● To do:
Reproduce the data below line for line, without altering any wording, and leave the pictures out of your reply.

● Data supplied:

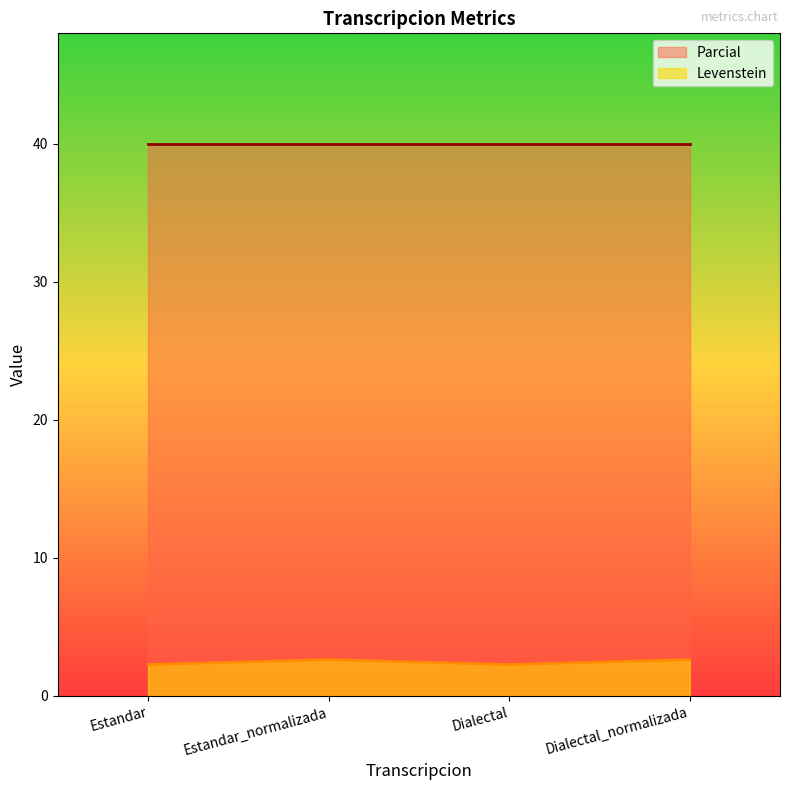

What is the average value of the Levenstein series?

2.5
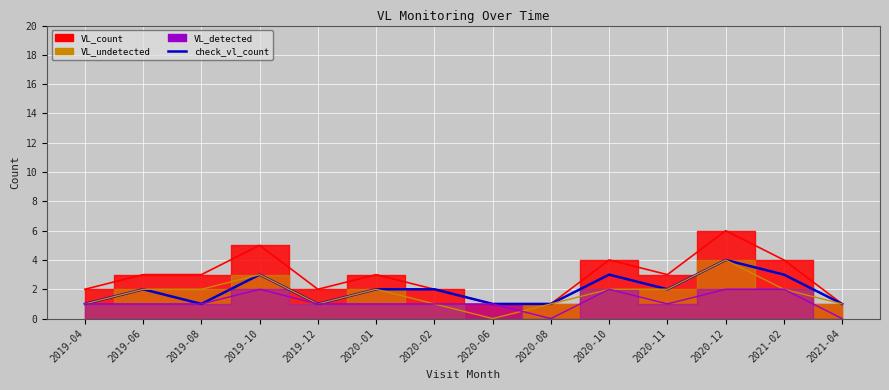

How many data points are above 2?

4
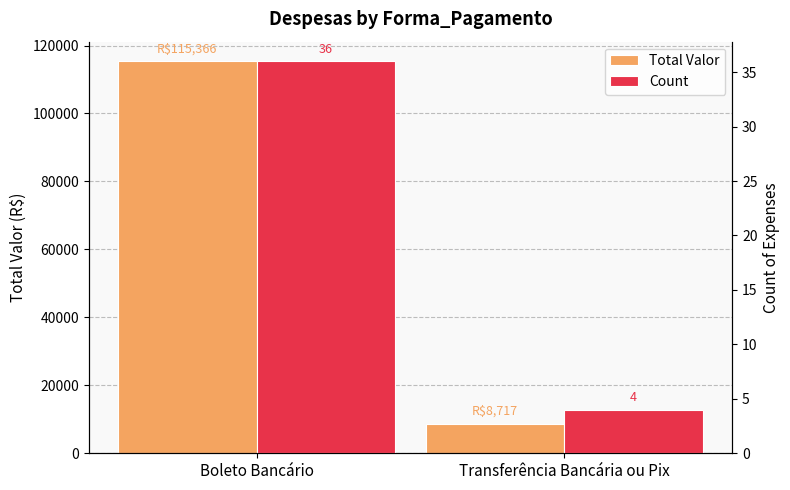

How many groups of bars are there?

2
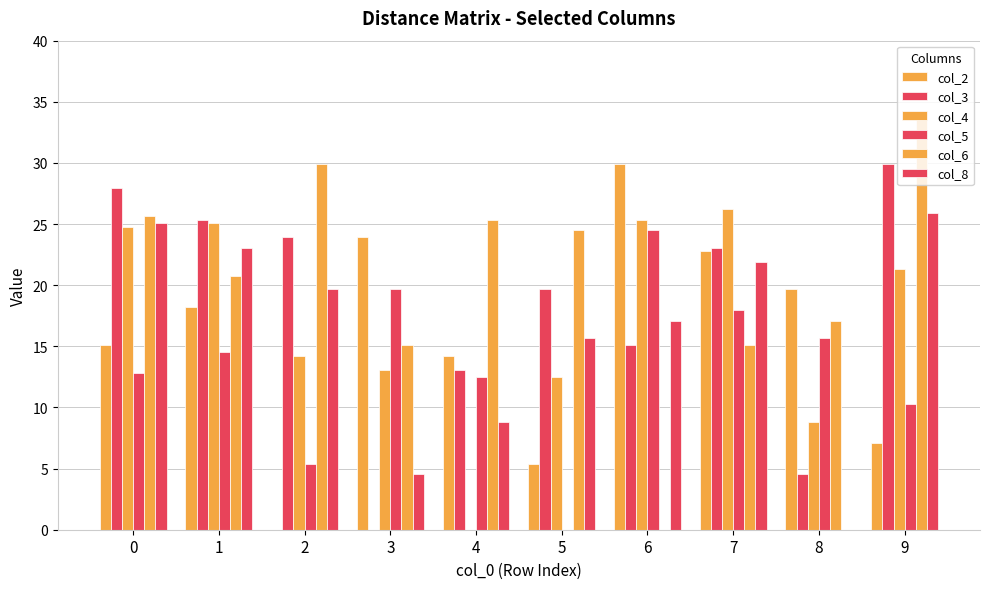

List the series in order of their peak value, lowest first.

col_5, col_8, col_4, col_2, col_3, col_6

● Written answer:
What is the average value of the Levenstein series?

2.5

How many data points are above 2?

4

How many groups of bars are there?

2

List the series in order of their peak value, lowest first.

col_5, col_8, col_4, col_2, col_3, col_6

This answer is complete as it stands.